### Material for this exercise
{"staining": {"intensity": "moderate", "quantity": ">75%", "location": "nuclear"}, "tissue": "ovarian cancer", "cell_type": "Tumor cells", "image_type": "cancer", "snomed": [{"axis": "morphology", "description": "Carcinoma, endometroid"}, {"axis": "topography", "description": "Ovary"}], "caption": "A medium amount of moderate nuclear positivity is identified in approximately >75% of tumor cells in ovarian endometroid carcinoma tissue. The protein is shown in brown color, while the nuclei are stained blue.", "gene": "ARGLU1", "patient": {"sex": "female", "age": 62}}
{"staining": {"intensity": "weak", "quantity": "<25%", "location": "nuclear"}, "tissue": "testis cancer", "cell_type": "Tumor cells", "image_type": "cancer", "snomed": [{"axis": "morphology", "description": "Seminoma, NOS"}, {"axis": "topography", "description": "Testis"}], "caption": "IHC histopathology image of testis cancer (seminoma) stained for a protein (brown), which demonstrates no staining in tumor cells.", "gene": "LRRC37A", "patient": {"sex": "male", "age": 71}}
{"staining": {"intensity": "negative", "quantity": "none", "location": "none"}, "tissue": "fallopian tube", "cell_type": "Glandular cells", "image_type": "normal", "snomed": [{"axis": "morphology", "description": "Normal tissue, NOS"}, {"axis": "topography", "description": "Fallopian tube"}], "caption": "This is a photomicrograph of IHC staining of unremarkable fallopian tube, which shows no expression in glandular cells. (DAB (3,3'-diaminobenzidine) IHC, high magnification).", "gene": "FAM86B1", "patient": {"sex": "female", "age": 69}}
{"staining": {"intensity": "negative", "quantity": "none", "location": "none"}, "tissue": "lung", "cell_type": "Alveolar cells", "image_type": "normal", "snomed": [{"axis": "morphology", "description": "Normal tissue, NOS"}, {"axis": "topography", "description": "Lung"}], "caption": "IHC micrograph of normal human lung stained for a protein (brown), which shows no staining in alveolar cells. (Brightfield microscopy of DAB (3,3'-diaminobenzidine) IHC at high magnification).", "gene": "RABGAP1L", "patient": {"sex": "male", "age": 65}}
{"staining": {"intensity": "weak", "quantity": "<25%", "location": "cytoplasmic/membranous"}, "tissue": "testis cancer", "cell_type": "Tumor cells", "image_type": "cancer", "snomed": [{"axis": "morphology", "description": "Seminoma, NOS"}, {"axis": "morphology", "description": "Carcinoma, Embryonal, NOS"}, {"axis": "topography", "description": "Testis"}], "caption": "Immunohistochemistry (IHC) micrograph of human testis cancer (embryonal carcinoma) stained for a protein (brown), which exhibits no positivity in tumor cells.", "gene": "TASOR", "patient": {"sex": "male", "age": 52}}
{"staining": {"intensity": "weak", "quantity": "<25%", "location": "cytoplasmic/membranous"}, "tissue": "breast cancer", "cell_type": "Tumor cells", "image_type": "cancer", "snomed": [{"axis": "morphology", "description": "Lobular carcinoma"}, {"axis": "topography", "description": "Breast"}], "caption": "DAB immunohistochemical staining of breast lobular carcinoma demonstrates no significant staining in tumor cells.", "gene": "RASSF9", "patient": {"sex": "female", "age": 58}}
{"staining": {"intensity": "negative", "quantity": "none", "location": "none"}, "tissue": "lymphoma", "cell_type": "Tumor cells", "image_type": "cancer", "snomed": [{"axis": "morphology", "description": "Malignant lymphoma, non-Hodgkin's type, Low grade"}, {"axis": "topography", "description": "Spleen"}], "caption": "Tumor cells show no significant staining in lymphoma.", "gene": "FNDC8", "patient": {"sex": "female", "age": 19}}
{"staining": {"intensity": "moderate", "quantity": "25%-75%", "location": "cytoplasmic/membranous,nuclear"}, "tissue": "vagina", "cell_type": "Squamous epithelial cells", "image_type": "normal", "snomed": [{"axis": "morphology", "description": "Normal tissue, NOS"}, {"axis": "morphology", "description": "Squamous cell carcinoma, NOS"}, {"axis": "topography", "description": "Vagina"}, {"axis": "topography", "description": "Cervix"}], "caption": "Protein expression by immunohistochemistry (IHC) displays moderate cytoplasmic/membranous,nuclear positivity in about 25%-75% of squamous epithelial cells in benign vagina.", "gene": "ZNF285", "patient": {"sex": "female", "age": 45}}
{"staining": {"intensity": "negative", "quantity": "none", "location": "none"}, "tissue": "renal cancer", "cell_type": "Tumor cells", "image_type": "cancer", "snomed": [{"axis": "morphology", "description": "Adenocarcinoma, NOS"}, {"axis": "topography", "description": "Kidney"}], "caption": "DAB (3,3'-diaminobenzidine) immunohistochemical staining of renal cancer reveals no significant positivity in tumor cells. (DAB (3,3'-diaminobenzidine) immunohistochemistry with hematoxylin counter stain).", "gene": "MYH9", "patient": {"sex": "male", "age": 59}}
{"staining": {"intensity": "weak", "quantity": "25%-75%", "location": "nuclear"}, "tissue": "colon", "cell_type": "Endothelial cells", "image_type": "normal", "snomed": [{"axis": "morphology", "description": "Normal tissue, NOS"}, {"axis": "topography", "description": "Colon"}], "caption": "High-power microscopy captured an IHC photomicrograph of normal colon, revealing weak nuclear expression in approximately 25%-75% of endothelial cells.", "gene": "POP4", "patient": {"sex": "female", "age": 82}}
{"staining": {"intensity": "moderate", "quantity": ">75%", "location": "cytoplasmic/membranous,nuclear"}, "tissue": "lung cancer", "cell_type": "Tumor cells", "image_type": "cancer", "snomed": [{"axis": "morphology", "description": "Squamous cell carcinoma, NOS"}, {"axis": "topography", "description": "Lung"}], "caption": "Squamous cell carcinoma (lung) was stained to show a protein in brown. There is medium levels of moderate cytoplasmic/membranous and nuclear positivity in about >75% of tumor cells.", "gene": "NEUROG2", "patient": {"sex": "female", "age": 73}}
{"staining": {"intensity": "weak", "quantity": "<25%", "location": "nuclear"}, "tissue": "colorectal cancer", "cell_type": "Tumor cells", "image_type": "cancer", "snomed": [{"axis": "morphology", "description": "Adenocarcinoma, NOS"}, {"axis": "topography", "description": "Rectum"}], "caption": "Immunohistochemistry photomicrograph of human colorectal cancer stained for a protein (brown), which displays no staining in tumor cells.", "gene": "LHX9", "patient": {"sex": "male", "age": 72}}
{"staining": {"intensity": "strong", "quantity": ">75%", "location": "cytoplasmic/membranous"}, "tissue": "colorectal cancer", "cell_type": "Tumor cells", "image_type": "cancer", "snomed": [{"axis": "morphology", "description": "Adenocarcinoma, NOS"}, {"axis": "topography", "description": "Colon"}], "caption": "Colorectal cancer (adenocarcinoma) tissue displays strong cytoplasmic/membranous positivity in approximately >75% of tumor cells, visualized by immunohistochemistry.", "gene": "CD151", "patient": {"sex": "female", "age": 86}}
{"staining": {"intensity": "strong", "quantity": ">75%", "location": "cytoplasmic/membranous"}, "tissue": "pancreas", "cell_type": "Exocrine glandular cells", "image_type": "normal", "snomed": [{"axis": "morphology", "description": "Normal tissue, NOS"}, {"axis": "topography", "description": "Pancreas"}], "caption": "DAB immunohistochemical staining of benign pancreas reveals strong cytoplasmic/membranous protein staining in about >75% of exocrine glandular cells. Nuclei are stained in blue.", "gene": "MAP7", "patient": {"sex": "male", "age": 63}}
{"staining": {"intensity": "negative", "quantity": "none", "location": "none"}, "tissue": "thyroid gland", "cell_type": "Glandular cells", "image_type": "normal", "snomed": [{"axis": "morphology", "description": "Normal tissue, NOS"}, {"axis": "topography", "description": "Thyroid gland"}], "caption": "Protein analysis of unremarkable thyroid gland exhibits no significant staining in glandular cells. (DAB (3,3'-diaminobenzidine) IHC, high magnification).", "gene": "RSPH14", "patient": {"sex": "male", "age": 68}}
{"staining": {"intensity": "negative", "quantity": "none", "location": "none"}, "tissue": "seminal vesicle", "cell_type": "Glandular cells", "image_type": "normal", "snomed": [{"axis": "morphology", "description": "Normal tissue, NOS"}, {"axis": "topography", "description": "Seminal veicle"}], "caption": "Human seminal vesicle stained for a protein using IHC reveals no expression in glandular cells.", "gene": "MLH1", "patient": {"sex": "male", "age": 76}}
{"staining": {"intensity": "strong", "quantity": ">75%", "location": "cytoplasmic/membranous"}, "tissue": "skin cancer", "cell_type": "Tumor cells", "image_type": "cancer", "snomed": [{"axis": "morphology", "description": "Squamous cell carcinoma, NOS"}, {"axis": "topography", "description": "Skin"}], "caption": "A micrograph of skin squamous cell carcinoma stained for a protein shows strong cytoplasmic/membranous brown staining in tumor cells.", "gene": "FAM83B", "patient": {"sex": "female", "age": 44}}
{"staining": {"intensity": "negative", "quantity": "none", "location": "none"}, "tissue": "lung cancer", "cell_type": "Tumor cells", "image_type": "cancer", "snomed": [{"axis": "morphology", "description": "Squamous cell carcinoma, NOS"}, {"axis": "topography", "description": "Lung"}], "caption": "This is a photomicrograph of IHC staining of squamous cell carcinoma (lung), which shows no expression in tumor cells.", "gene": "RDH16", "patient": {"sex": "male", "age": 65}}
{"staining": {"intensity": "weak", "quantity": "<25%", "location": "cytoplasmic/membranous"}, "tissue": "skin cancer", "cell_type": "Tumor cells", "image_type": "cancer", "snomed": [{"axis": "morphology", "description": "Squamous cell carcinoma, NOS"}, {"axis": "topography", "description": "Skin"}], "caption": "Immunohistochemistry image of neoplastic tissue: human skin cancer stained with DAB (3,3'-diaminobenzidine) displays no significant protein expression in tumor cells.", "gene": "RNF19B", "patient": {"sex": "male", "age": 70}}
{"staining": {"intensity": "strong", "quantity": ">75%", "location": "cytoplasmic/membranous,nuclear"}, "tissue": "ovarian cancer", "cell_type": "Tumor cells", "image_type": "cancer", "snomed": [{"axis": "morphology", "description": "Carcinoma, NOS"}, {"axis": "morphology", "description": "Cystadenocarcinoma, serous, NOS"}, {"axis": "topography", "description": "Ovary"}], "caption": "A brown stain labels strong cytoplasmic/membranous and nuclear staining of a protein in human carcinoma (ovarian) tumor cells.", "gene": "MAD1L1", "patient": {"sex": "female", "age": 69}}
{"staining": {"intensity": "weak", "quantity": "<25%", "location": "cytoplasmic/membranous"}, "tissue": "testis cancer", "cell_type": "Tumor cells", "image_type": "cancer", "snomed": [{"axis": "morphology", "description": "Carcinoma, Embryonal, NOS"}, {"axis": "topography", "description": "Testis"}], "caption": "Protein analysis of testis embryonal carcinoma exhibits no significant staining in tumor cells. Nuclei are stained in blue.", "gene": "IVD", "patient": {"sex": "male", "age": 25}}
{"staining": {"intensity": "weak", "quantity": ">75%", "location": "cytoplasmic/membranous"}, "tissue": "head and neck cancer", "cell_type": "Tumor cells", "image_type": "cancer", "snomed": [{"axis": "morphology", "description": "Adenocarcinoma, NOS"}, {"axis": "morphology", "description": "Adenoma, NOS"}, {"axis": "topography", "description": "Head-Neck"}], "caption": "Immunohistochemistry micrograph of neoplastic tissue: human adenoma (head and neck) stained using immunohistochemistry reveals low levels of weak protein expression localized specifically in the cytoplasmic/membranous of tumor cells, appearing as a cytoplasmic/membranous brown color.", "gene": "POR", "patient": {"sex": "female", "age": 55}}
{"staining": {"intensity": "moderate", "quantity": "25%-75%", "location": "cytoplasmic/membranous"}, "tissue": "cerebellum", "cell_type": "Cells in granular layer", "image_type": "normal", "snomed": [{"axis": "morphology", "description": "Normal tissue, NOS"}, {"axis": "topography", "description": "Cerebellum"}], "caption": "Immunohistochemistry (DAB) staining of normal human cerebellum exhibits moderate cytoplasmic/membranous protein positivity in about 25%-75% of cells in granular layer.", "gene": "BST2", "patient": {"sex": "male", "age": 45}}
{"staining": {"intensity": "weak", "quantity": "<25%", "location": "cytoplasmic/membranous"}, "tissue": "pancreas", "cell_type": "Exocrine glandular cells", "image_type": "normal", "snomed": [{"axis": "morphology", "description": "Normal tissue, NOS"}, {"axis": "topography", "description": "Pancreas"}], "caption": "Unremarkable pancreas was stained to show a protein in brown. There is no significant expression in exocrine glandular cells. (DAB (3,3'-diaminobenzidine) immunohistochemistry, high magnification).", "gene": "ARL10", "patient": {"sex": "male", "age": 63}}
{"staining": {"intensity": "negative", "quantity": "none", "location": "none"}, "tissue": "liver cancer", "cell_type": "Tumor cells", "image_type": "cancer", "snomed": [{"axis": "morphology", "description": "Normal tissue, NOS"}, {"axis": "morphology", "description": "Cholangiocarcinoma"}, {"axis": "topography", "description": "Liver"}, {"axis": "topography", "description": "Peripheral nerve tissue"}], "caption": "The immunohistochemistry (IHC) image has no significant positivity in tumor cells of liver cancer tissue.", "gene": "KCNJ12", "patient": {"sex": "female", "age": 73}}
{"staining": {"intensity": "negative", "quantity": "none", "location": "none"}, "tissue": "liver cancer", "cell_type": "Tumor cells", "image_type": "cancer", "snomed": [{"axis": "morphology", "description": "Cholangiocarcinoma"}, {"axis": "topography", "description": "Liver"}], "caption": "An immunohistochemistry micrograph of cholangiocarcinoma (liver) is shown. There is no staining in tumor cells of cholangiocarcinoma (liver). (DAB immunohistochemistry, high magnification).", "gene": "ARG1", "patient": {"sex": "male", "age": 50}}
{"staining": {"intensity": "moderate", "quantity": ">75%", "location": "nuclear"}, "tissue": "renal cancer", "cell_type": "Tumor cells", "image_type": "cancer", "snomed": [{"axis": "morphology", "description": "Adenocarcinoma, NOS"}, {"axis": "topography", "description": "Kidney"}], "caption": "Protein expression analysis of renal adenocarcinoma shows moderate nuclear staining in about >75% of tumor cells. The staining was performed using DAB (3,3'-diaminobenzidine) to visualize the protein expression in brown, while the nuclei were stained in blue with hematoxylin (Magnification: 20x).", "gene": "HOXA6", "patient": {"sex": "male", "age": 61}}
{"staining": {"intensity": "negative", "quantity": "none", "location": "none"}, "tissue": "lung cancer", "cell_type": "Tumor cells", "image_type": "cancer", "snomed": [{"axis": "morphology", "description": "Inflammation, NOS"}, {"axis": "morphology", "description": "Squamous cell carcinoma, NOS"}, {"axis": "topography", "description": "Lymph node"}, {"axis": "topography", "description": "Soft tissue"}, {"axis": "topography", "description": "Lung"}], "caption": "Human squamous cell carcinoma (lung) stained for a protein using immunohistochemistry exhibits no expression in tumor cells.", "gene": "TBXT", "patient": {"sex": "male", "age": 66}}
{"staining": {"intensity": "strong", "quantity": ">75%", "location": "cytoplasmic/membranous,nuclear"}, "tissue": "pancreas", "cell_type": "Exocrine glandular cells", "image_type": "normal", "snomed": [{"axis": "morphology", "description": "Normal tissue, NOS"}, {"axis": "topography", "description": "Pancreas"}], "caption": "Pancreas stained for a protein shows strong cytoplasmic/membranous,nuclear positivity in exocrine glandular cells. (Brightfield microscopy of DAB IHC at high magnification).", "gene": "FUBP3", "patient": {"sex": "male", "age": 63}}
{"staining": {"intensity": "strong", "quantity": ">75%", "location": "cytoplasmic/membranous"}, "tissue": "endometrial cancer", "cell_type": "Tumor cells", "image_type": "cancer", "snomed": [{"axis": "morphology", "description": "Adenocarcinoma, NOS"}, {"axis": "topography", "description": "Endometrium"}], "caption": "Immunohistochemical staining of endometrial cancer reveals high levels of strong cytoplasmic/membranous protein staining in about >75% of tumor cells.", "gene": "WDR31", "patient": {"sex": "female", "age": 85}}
######
Restate the tail of the listing word for word, beginning at the line containing "shows strong cytoplasmic/membranous,nuclear".

{"staining": {"intensity": "strong", "quantity": ">75%", "location": "cytoplasmic/membranous,nuclear"}, "tissue": "pancreas", "cell_type": "Exocrine glandular cells", "image_type": "normal", "snomed": [{"axis": "morphology", "description": "Normal tissue, NOS"}, {"axis": "topography", "description": "Pancreas"}], "caption": "Pancreas stained for a protein shows strong cytoplasmic/membranous,nuclear positivity in exocrine glandular cells. (Brightfield microscopy of DAB IHC at high magnification).", "gene": "FUBP3", "patient": {"sex": "male", "age": 63}}
{"staining": {"intensity": "strong", "quantity": ">75%", "location": "cytoplasmic/membranous"}, "tissue": "endometrial cancer", "cell_type": "Tumor cells", "image_type": "cancer", "snomed": [{"axis": "morphology", "description": "Adenocarcinoma, NOS"}, {"axis": "topography", "description": "Endometrium"}], "caption": "Immunohistochemical staining of endometrial cancer reveals high levels of strong cytoplasmic/membranous protein staining in about >75% of tumor cells.", "gene": "WDR31", "patient": {"sex": "female", "age": 85}}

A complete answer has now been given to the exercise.